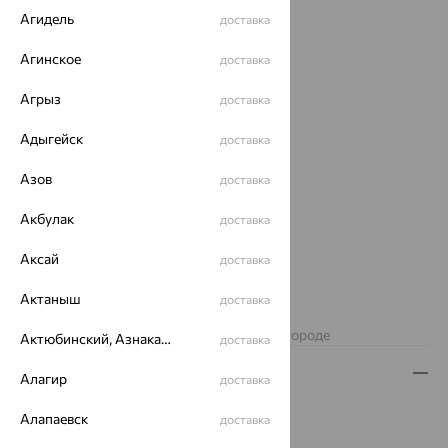
Агидель
доставка
Агинское
доставка
Агрыз
доставка
Адыгейск
доставка
Азов
доставка
Акбулак
доставка
Аксай
доставка
1 550
₽
4 306
Актаныш
₽
доставка
Изделие недоступно для заказа в вашем городе
Актюбинский, Азнакаевский район
доставка
Описание
Алагир
доставка
Вид изделия:
коллекционные
Алапаевск
доставка
Вес:
1.92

****************************************

• [Exercise directions]
Edit the rows above by replacing every "доставка" with "самовывоз" and keeping everything else the same. Leave the pictures out of your answer.

• [Answer box]
Агидель
самовывоз
Агинское
самовывоз
Агрыз
самовывоз
Адыгейск
самовывоз
Азов
самовывоз
Акбулак
самовывоз
Аксай
самовывоз
1 550
₽
4 306
Актаныш
₽
самовывоз
Изделие недоступно для заказа в вашем городе
Актюбинский, Азнакаевский район
самовывоз
Описание
Алагир
самовывоз
Вид изделия:
коллекционные
Алапаевск
самовывоз
Вес:
1.92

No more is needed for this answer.